Electronic design files

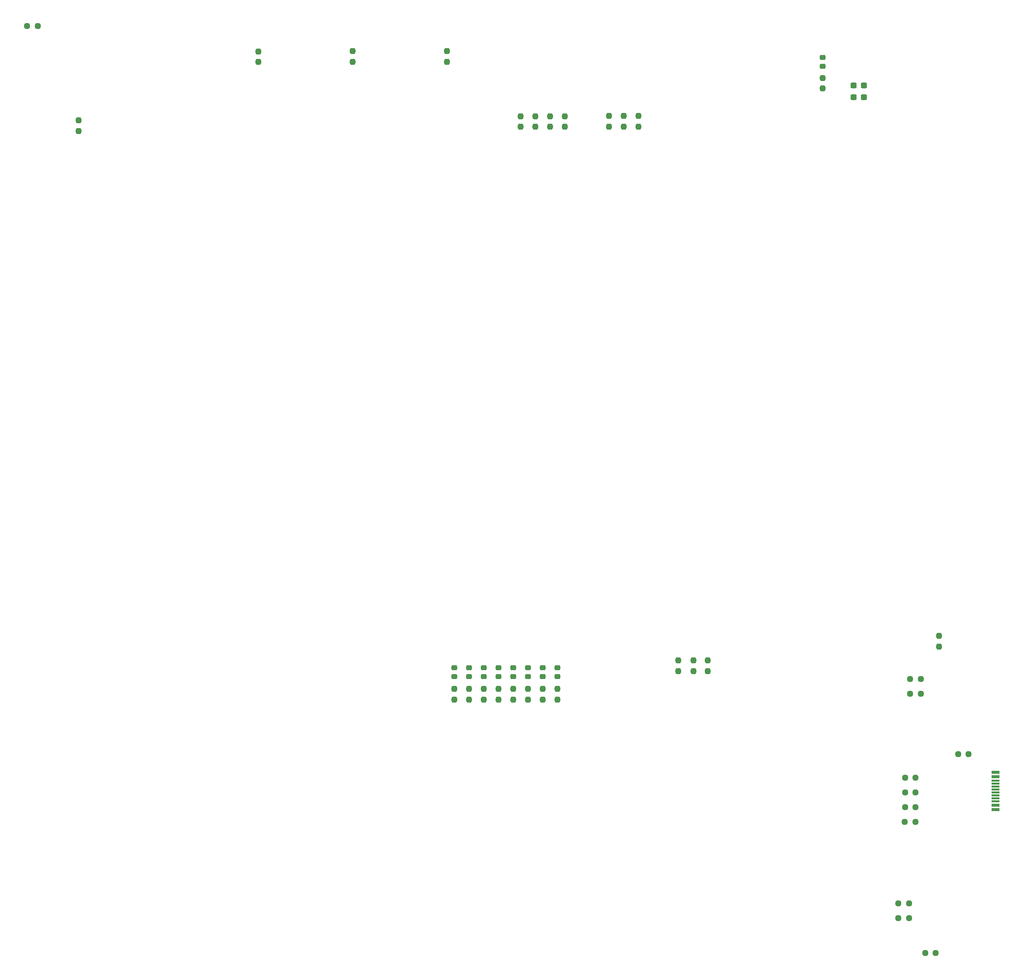
<source format=gbr>
%TF.GenerationSoftware,KiCad,Pcbnew,8.0.6*%
%TF.CreationDate,2025-03-30T13:11:56-03:00*%
%TF.ProjectId,ProtoConn,50726f74-6f43-46f6-9e6e-2e6b69636164,1.0*%
%TF.SameCoordinates,Original*%
%TF.FileFunction,Paste,Top*%
%TF.FilePolarity,Positive*%
%FSLAX46Y46*%
G04 Gerber Fmt 4.6, Leading zero omitted, Abs format (unit mm)*
G04 Created by KiCad (PCBNEW 8.0.6) date 2025-03-30 13:11:56*
%MOMM*%
%LPD*%
G01*
G04 APERTURE LIST*
G04 Aperture macros list*
%AMRoundRect*
0 Rectangle with rounded corners*
0 $1 Rounding radius*
0 $2 $3 $4 $5 $6 $7 $8 $9 X,Y pos of 4 corners*
0 Add a 4 corners polygon primitive as box body*
4,1,4,$2,$3,$4,$5,$6,$7,$8,$9,$2,$3,0*
0 Add four circle primitives for the rounded corners*
1,1,$1+$1,$2,$3*
1,1,$1+$1,$4,$5*
1,1,$1+$1,$6,$7*
1,1,$1+$1,$8,$9*
0 Add four rect primitives between the rounded corners*
20,1,$1+$1,$2,$3,$4,$5,0*
20,1,$1+$1,$4,$5,$6,$7,0*
20,1,$1+$1,$6,$7,$8,$9,0*
20,1,$1+$1,$8,$9,$2,$3,0*%
G04 Aperture macros list end*
%ADD10RoundRect,0.237500X-0.237500X0.250000X-0.237500X-0.250000X0.237500X-0.250000X0.237500X0.250000X0*%
%ADD11RoundRect,0.237500X-0.250000X-0.237500X0.250000X-0.237500X0.250000X0.237500X-0.250000X0.237500X0*%
%ADD12RoundRect,0.237500X0.250000X0.237500X-0.250000X0.237500X-0.250000X-0.237500X0.250000X-0.237500X0*%
%ADD13RoundRect,0.237500X0.237500X-0.250000X0.237500X0.250000X-0.237500X0.250000X-0.237500X-0.250000X0*%
%ADD14RoundRect,0.237500X0.300000X0.237500X-0.300000X0.237500X-0.300000X-0.237500X0.300000X-0.237500X0*%
%ADD15RoundRect,0.218750X0.256250X-0.218750X0.256250X0.218750X-0.256250X0.218750X-0.256250X-0.218750X0*%
%ADD16R,1.450000X0.600000*%
%ADD17R,1.450000X0.300000*%
G04 APERTURE END LIST*
D10*
%TO.C,R53*%
X234950000Y-175956500D03*
X234950000Y-177781500D03*
%TD*%
D11*
%TO.C,R2*%
X303379500Y-221488000D03*
X305204500Y-221488000D03*
%TD*%
D10*
%TO.C,R36*%
X157480000Y-77931000D03*
X157480000Y-79756000D03*
%TD*%
D12*
%TO.C,R34*%
X301752000Y-191262000D03*
X299927000Y-191262000D03*
%TD*%
D13*
%TO.C,R1*%
X305816000Y-168656000D03*
X305816000Y-166831000D03*
%TD*%
D10*
%TO.C,R79*%
X254000000Y-77169000D03*
X254000000Y-78994000D03*
%TD*%
D12*
%TO.C,R31*%
X301705000Y-198882000D03*
X299880000Y-198882000D03*
%TD*%
D10*
%TO.C,R81*%
X248920000Y-77169000D03*
X248920000Y-78994000D03*
%TD*%
D12*
%TO.C,R16*%
X302651500Y-176784000D03*
X300826500Y-176784000D03*
%TD*%
D10*
%TO.C,R75*%
X241300000Y-77185000D03*
X241300000Y-79010000D03*
%TD*%
%TO.C,R56*%
X227330000Y-175956500D03*
X227330000Y-177781500D03*
%TD*%
D14*
%TO.C,C7*%
X292787500Y-73910000D03*
X291062500Y-73910000D03*
%TD*%
D12*
%TO.C,R19*%
X300619500Y-215493600D03*
X298794500Y-215493600D03*
%TD*%
D10*
%TO.C,R77*%
X236220000Y-77185000D03*
X236220000Y-79010000D03*
%TD*%
D12*
%TO.C,R18*%
X300619500Y-212953600D03*
X298794500Y-212953600D03*
%TD*%
D15*
%TO.C,D4*%
X237490000Y-173859000D03*
X237490000Y-172284000D03*
%TD*%
%TO.C,D1*%
X285750000Y-68631000D03*
X285750000Y-67056000D03*
%TD*%
%TO.C,D9*%
X224790000Y-173859000D03*
X224790000Y-172284000D03*
%TD*%
%TO.C,D6*%
X232410000Y-173859000D03*
X232410000Y-172284000D03*
%TD*%
D12*
%TO.C,R17*%
X302651500Y-174244000D03*
X300826500Y-174244000D03*
%TD*%
D10*
%TO.C,R78*%
X233680000Y-77185000D03*
X233680000Y-79010000D03*
%TD*%
%TO.C,R76*%
X238760000Y-77185000D03*
X238760000Y-79010000D03*
%TD*%
D14*
%TO.C,C3*%
X292787500Y-71878000D03*
X291062500Y-71878000D03*
%TD*%
D10*
%TO.C,R80*%
X251460000Y-77169000D03*
X251460000Y-78994000D03*
%TD*%
D15*
%TO.C,D10*%
X222250000Y-173859000D03*
X222250000Y-172284000D03*
%TD*%
%TO.C,D3*%
X240030000Y-173859000D03*
X240030000Y-172284000D03*
%TD*%
D12*
%TO.C,R35*%
X150415000Y-61618500D03*
X148590000Y-61618500D03*
%TD*%
D10*
%TO.C,R50*%
X220980000Y-65993000D03*
X220980000Y-67818000D03*
%TD*%
D13*
%TO.C,R57*%
X224790000Y-177781500D03*
X224790000Y-175956500D03*
%TD*%
%TO.C,R40*%
X263411000Y-172870500D03*
X263411000Y-171045500D03*
%TD*%
D15*
%TO.C,D8*%
X227330000Y-173859000D03*
X227330000Y-172284000D03*
%TD*%
D13*
%TO.C,R39*%
X265938000Y-172870500D03*
X265938000Y-171045500D03*
%TD*%
D15*
%TO.C,D7*%
X229870000Y-173859000D03*
X229870000Y-172284000D03*
%TD*%
D10*
%TO.C,R37*%
X285750000Y-70612000D03*
X285750000Y-72437000D03*
%TD*%
D13*
%TO.C,R51*%
X240030000Y-177781500D03*
X240030000Y-175956500D03*
%TD*%
D10*
%TO.C,R58*%
X222250000Y-175956500D03*
X222250000Y-177781500D03*
%TD*%
%TO.C,R49*%
X204724000Y-65993000D03*
X204724000Y-67818000D03*
%TD*%
%TO.C,R55*%
X229870000Y-175956500D03*
X229870000Y-177781500D03*
%TD*%
D13*
%TO.C,R54*%
X232410000Y-177781500D03*
X232410000Y-175956500D03*
%TD*%
D12*
%TO.C,R33*%
X301752000Y-193802000D03*
X299927000Y-193802000D03*
%TD*%
%TO.C,R32*%
X301752000Y-196342000D03*
X299927000Y-196342000D03*
%TD*%
D15*
%TO.C,D5*%
X234950000Y-173859000D03*
X234950000Y-172284000D03*
%TD*%
D11*
%TO.C,R22*%
X309071000Y-187198000D03*
X310896000Y-187198000D03*
%TD*%
D10*
%TO.C,R52*%
X237490000Y-175956500D03*
X237490000Y-177781500D03*
%TD*%
D16*
%TO.C,J17*%
X315539000Y-196798000D03*
X315539000Y-195998000D03*
D17*
X315539000Y-194798000D03*
X315539000Y-193798000D03*
X315539000Y-193298000D03*
X315539000Y-192298000D03*
D16*
X315539000Y-191098000D03*
X315539000Y-190298000D03*
X315539000Y-190298000D03*
X315539000Y-191098000D03*
D17*
X315539000Y-191798000D03*
X315539000Y-192798000D03*
X315539000Y-194298000D03*
X315539000Y-195298000D03*
D16*
X315539000Y-195998000D03*
X315539000Y-196798000D03*
%TD*%
D13*
%TO.C,R41*%
X260858000Y-172870500D03*
X260858000Y-171045500D03*
%TD*%
D10*
%TO.C,R48*%
X188468000Y-66040000D03*
X188468000Y-67865000D03*
%TD*%
M02*

</source>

YOUR ASSIGNMENT: Output must match the lines from the start of the records above through the line that contains "20,1,$1+$1,$2,$3,$4,$5,0*", exactly and with every picture removed.

SOLUTION BELOW:
<source format=gbr>
%TF.GenerationSoftware,KiCad,Pcbnew,8.0.6*%
%TF.CreationDate,2025-03-30T13:11:56-03:00*%
%TF.ProjectId,ProtoConn,50726f74-6f43-46f6-9e6e-2e6b69636164,1.0*%
%TF.SameCoordinates,Original*%
%TF.FileFunction,Paste,Top*%
%TF.FilePolarity,Positive*%
%FSLAX46Y46*%
G04 Gerber Fmt 4.6, Leading zero omitted, Abs format (unit mm)*
G04 Created by KiCad (PCBNEW 8.0.6) date 2025-03-30 13:11:56*
%MOMM*%
%LPD*%
G01*
G04 APERTURE LIST*
G04 Aperture macros list*
%AMRoundRect*
0 Rectangle with rounded corners*
0 $1 Rounding radius*
0 $2 $3 $4 $5 $6 $7 $8 $9 X,Y pos of 4 corners*
0 Add a 4 corners polygon primitive as box body*
4,1,4,$2,$3,$4,$5,$6,$7,$8,$9,$2,$3,0*
0 Add four circle primitives for the rounded corners*
1,1,$1+$1,$2,$3*
1,1,$1+$1,$4,$5*
1,1,$1+$1,$6,$7*
1,1,$1+$1,$8,$9*
0 Add four rect primitives between the rounded corners*
20,1,$1+$1,$2,$3,$4,$5,0*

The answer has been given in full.